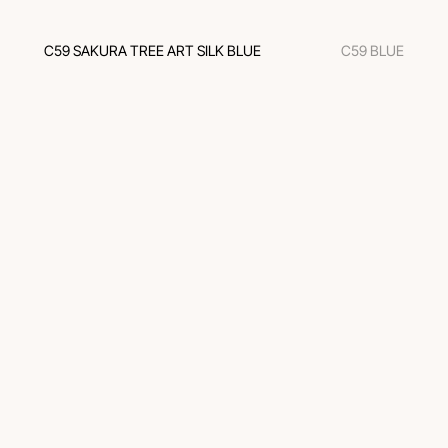
C59 SAKURA TREE ART SILK BLUE
C59 BLUE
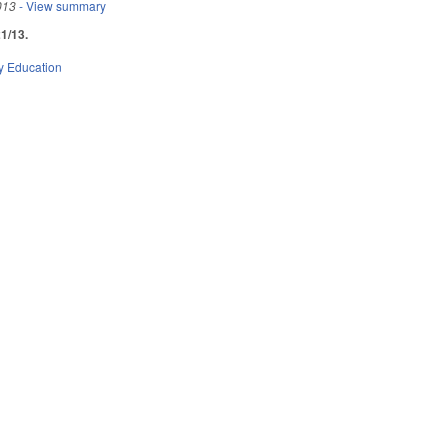
013
- View summary
1/13.
y Education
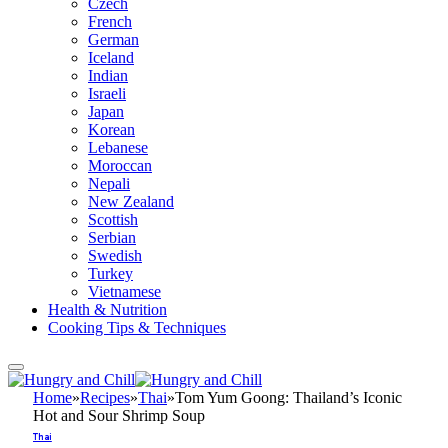
Czech
French
German
Iceland
Indian
Israeli
Japan
Korean
Lebanese
Moroccan
Nepali
New Zealand
Scottish
Serbian
Swedish
Turkey
Vietnamese
Health & Nutrition
Cooking Tips & Techniques
Home
»
Recipes
»
Thai
»
Tom Yum Goong: Thailand’s Iconic
Hot and Sour Shrimp Soup
Thai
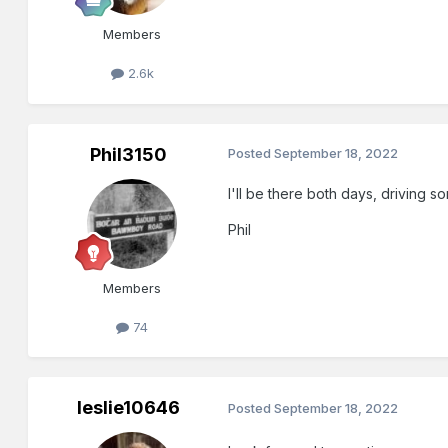
Members
2.6k
Phil3150
Posted
September 18, 2022
I'll be there both days, driving s
Phil
Members
74
leslie10646
Posted
September 18, 2022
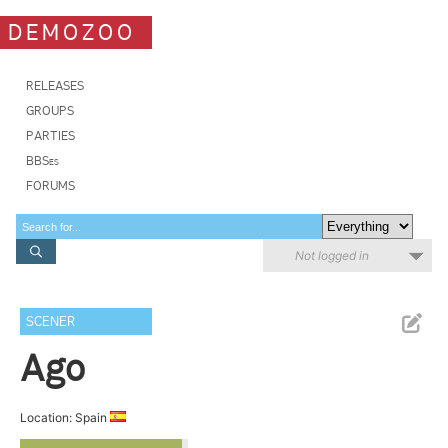
DEMOZOO
RELEASES
GROUPS
PARTIES
BBSes
FORUMS
Not logged in
SCENER
Ago
Location: Spain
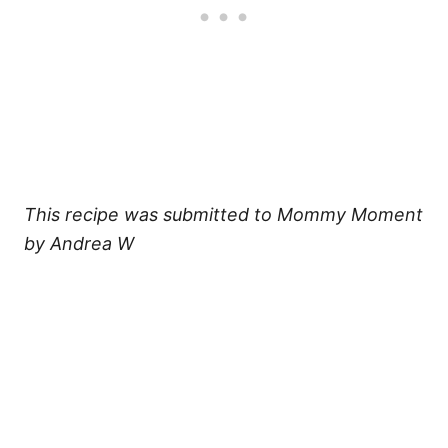
This recipe was submitted to Mommy Moment
by Andrea W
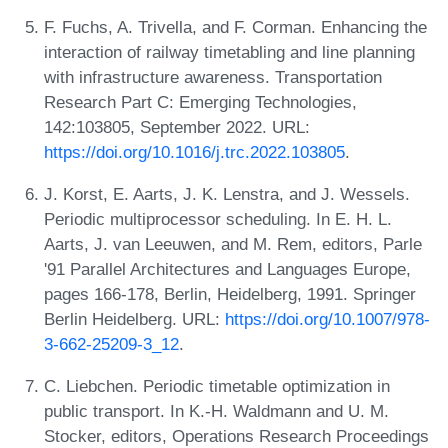
F. Fuchs, A. Trivella, and F. Corman. Enhancing the
interaction of railway timetabling and line planning
with infrastructure awareness. Transportation
Research Part C: Emerging Technologies,
142:103805, September 2022. URL:
https://doi.org/10.1016/j.trc.2022.103805
.
J. Korst, E. Aarts, J. K. Lenstra, and J. Wessels.
Periodic multiprocessor scheduling. In E. H. L.
Aarts, J. van Leeuwen, and M. Rem, editors, Parle
'91 Parallel Architectures and Languages Europe,
pages 166-178, Berlin, Heidelberg, 1991. Springer
Berlin Heidelberg. URL:
https://doi.org/10.1007/978-
3-662-25209-3_12
.
C. Liebchen. Periodic timetable optimization in
public transport. In K.-H. Waldmann and U. M.
Stocker, editors, Operations Research Proceedings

— Task goal —
Copy out every line above without change, dropping the pictures.

— Output for this exercise —
C59 SAKURA TREE ART SILK BLUE
C59 BLUE
013
- View summary
1/13.
y Education
Czech
French
German
Iceland
Indian
Israeli
Japan
Korean
Lebanese
Moroccan
Nepali
New Zealand
Scottish
Serbian
Swedish
Turkey
Vietnamese
Health & Nutrition
Cooking Tips & Techniques
Home
»
Recipes
»
Thai
»
Tom Yum Goong: Thailand’s Iconic
Hot and Sour Shrimp Soup
Thai
Members
2.6k
Phil3150
Posted
September 18, 2022
I'll be there both days, driving s
Phil
Members
74
leslie10646
Posted
September 18, 2022
DEMOZOO
RELEASES
GROUPS
PARTIES
BBSes
FORUMS
Not logged in
SCENER
Ago
Location: Spain
This recipe was submitted to Mommy Moment
by Andrea W
F. Fuchs, A. Trivella, and F. Corman. Enhancing the
interaction of railway timetabling and line planning
with infrastructure awareness. Transportation
Research Part C: Emerging Technologies,
142:103805, September 2022. URL:
https://doi.org/10.1016/j.trc.2022.103805
.
J. Korst, E. Aarts, J. K. Lenstra, and J. Wessels.
Periodic multiprocessor scheduling. In E. H. L.
Aarts, J. van Leeuwen, and M. Rem, editors, Parle
'91 Parallel Architectures and Languages Europe,
pages 166-178, Berlin, Heidelberg, 1991. Springer
Berlin Heidelberg. URL:
https://doi.org/10.1007/978-
3-662-25209-3_12
.
C. Liebchen. Periodic timetable optimization in
public transport. In K.-H. Waldmann and U. M.
Stocker, editors, Operations Research Proceedings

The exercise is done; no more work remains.